Aside – if, upon reviewing the data in the above set of charts, the NY efficiency ratio value leaps off the page as confusing, as it did to me, I looked a bit closer. I don’t have a great response, other than there are seemingly more “unusual” filings, such as foreign banks which are unreported (ref. State Bank of India and The Bank of East Asia Ltd for two examples) as well as other banks that are probably unique, such as “MORGAN STANLEY PRIVATE BANK, NATIONAL ASSOCIATION” (cert. 34221) as well as “METROPOLITAN BANK AND TRUST COMPANY” (cert. 33656). I suspect that a disproportionate number of such banks distort the median efficiency ratio quoted, but I am not certain…
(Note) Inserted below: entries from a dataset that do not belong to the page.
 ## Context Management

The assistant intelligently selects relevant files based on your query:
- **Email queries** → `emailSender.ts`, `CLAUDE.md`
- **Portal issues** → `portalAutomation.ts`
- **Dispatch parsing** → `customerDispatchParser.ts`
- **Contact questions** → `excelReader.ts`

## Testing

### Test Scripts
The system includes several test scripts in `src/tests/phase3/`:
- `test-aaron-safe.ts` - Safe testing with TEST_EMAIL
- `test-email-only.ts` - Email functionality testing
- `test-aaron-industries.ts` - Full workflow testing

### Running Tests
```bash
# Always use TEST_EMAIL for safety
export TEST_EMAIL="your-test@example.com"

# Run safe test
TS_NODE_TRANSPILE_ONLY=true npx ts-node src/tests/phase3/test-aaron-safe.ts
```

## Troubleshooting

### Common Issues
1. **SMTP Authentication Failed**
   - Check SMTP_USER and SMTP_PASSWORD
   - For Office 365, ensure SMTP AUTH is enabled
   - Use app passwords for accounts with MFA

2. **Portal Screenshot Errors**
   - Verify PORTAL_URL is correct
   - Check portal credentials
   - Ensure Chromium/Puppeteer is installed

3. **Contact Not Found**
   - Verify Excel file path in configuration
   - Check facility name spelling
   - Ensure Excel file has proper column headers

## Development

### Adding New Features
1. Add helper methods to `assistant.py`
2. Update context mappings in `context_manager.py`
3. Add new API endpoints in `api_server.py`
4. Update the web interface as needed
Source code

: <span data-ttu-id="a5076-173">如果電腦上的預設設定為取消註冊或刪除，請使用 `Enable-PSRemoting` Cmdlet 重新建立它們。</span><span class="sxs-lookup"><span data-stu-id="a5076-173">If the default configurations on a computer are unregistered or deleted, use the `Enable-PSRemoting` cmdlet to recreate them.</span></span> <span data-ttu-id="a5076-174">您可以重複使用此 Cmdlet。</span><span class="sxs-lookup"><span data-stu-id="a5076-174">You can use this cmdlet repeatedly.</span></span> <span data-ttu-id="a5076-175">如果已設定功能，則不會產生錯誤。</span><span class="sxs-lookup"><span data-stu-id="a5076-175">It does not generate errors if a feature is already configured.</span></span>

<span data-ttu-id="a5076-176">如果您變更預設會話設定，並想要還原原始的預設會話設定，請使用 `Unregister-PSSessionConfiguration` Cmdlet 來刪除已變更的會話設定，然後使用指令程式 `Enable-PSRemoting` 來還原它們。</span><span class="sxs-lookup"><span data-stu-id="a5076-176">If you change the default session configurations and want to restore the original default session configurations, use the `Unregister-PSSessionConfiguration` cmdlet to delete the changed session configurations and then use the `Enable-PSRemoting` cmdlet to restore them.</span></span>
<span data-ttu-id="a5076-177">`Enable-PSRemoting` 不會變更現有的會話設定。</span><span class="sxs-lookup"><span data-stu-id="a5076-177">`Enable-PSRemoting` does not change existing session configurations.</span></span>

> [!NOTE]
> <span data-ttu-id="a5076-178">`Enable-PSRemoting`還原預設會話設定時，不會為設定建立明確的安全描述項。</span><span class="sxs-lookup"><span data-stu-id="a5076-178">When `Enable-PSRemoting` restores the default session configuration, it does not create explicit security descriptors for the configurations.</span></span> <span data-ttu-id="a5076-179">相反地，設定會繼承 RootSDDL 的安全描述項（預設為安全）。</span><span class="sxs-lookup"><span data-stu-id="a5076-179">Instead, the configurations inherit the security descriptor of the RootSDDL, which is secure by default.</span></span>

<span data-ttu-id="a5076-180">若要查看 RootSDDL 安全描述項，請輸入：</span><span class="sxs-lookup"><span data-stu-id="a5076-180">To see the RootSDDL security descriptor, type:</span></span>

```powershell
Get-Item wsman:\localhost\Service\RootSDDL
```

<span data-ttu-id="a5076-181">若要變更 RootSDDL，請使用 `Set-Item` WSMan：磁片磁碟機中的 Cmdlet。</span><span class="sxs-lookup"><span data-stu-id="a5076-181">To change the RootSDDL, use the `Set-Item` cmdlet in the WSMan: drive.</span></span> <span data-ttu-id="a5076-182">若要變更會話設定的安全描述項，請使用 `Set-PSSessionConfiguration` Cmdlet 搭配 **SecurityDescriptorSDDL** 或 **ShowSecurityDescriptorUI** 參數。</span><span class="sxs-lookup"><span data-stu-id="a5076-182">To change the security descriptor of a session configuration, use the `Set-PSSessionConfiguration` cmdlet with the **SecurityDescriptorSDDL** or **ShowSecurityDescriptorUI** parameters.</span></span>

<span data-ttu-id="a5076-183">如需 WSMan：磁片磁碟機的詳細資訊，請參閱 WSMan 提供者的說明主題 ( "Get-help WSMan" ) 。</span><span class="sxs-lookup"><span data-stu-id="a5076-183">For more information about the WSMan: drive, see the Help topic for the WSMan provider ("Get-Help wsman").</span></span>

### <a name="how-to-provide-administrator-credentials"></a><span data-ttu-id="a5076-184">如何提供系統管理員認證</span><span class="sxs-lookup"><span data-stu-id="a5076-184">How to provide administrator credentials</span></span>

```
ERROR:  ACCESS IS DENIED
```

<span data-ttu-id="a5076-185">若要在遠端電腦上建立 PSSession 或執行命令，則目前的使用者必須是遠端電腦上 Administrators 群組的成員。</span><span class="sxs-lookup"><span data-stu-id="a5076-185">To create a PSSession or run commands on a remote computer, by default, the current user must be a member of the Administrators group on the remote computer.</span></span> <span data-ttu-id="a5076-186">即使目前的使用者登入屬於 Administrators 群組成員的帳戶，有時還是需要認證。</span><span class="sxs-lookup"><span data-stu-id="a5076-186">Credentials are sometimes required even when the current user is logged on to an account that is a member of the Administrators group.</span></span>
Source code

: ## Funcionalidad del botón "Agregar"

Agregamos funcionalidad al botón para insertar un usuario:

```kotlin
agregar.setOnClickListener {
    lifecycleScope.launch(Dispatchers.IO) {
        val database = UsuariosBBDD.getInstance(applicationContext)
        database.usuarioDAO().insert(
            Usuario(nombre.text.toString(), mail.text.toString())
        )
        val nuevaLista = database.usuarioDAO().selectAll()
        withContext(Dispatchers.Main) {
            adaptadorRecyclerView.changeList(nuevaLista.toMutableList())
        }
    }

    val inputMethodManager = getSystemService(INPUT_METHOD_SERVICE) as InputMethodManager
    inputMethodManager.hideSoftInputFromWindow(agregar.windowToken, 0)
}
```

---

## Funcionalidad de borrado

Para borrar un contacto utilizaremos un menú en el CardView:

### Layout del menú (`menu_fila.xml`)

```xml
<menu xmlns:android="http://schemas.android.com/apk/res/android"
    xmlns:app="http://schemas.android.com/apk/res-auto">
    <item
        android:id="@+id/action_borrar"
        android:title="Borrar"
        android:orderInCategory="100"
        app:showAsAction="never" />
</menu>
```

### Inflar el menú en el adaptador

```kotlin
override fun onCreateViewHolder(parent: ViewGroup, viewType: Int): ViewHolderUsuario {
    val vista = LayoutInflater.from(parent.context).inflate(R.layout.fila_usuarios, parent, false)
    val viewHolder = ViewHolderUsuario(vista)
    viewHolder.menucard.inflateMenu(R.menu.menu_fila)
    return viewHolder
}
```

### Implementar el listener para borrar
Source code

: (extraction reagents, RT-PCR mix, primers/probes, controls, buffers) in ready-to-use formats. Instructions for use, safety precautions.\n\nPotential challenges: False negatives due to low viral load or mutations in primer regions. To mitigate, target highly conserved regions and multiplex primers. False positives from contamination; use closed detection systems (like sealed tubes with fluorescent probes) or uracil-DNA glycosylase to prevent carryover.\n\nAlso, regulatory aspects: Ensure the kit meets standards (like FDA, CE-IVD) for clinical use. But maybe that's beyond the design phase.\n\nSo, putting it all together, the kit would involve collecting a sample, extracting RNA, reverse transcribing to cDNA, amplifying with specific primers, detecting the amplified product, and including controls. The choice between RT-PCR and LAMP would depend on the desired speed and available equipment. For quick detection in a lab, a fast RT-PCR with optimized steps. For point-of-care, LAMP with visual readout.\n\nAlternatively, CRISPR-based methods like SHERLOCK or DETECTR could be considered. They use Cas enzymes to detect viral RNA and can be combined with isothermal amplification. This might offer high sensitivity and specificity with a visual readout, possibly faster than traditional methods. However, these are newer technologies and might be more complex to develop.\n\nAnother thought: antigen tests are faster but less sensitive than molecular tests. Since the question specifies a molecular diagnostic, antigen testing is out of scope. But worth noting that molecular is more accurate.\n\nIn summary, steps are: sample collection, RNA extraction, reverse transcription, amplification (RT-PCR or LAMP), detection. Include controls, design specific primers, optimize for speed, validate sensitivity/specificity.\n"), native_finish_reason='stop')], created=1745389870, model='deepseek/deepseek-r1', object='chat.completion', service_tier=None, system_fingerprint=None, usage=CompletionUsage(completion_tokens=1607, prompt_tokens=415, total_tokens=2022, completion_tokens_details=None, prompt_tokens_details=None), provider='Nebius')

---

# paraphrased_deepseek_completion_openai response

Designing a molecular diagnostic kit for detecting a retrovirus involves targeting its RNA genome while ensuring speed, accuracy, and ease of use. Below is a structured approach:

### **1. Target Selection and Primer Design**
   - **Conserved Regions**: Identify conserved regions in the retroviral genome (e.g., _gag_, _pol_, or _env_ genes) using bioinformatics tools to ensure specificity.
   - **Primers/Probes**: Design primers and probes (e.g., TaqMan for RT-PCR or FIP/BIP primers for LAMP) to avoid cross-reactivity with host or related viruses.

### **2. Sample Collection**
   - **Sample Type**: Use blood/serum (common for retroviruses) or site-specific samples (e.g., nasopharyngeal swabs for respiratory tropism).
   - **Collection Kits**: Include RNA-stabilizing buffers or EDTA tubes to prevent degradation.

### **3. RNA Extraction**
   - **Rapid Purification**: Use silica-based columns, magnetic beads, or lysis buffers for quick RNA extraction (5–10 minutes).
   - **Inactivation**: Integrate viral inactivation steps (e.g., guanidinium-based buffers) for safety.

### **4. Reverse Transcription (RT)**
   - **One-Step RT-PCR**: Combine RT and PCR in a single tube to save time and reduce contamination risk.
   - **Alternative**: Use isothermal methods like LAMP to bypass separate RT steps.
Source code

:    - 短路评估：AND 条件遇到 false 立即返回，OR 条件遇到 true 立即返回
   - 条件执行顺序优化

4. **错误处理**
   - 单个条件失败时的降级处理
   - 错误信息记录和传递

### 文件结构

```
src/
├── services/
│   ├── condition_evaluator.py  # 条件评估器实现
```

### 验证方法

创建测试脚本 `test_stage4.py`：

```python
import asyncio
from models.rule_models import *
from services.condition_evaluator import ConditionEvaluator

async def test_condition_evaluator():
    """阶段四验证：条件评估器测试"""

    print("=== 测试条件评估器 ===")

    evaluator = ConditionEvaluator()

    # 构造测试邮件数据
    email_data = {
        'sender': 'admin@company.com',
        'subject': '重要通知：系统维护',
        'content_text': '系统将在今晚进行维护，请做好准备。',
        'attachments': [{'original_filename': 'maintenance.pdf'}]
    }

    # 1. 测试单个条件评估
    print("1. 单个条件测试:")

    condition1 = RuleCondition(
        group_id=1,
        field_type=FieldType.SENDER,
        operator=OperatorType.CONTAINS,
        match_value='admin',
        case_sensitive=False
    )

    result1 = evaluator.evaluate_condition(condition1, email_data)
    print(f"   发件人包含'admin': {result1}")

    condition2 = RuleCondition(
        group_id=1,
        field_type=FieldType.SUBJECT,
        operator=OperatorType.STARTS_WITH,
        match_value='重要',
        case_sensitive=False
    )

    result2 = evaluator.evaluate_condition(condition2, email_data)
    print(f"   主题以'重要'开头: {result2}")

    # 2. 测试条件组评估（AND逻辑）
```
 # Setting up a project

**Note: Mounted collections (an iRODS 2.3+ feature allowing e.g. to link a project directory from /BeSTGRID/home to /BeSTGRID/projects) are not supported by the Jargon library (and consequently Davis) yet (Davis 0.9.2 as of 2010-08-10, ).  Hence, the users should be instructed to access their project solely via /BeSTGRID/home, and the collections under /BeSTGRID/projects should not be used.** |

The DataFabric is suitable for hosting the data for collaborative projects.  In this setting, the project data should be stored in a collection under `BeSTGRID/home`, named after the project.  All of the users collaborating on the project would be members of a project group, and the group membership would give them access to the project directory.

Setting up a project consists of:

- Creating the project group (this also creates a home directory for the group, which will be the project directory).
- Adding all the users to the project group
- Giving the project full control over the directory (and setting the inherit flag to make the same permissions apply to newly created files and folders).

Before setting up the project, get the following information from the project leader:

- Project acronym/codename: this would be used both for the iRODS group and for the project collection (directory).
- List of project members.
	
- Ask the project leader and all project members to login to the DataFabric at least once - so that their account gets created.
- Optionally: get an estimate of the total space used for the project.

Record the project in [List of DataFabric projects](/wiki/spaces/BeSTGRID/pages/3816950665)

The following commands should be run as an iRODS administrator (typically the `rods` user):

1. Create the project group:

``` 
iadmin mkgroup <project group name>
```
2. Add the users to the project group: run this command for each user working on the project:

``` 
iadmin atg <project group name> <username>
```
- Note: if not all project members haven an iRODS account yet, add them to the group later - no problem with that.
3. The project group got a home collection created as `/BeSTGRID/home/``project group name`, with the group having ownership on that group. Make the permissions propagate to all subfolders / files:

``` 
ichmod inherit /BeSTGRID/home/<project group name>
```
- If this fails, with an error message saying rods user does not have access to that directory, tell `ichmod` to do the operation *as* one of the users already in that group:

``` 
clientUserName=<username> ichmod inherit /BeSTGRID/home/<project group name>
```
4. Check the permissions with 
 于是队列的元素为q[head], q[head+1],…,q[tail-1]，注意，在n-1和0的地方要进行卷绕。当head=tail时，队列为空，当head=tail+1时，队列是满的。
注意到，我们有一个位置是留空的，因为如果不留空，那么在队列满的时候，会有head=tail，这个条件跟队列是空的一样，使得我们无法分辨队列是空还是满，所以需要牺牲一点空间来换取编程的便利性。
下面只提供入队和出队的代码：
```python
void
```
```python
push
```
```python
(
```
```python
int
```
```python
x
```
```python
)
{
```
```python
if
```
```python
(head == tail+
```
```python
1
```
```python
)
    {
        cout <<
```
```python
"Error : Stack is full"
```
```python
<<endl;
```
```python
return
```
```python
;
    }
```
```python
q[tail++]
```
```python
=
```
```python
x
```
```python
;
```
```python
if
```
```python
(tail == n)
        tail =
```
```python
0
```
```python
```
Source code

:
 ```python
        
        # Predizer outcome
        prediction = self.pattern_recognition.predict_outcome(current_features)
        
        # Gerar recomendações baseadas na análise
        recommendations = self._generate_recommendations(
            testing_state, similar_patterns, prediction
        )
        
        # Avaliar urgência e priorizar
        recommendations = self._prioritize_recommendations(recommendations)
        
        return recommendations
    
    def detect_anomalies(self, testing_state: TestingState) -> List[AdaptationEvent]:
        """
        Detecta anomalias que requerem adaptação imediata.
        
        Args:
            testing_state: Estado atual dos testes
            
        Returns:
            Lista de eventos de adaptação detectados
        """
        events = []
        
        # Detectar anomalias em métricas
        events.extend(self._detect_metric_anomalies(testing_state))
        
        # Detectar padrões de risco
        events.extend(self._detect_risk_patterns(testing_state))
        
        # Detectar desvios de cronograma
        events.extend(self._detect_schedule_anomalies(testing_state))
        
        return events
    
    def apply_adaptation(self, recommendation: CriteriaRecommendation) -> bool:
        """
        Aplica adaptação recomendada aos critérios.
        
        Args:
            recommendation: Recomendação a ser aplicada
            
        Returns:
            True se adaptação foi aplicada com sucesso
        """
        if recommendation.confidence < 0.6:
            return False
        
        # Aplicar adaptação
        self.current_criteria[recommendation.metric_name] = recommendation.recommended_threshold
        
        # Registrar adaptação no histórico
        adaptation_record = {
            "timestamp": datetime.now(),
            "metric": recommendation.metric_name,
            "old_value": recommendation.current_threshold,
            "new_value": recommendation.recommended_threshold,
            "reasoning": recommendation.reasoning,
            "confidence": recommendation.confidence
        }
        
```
Snapshot of some NY data, from follow-up inquiry into a seemingly low efficiency ratio statistic

The way I think about positioning of banks and their opportunity to return value includes the following:

  • Who are the customers?
  • What service lines are offered by the bank? What are the associated risks, growth rates, margins?
  • What is the geography?

For some bank services, there are quite detailed reports available on the FDIC, as well. For example, here are deposit market share detail for three central-PA markets captured by two Pennsylvania banks:

Comparison of deposit market share detail in three CPA counties across two banks: Kish and FNB

So, in a 2021 context that includes new approaches to monetary policy, decentralized finance with block-chain and crypto-currencies, other emerging financial technology, a milieu that includes non-bank participants, as well as risks of additional regulation (on top of Basel III and Dodd-Frank), what is the outlook for common equity holders of US commercial banks? I am not sure, but as I write this post and think further about current trends and the regulatory outlook, I am feeling less confident that my individual holdings of US banks makes sense… I will continue to hold them, though, and thank heavens I wasn’t a recent shareholder of $SHLDQ! (For a recap of recent history at Sears, read this).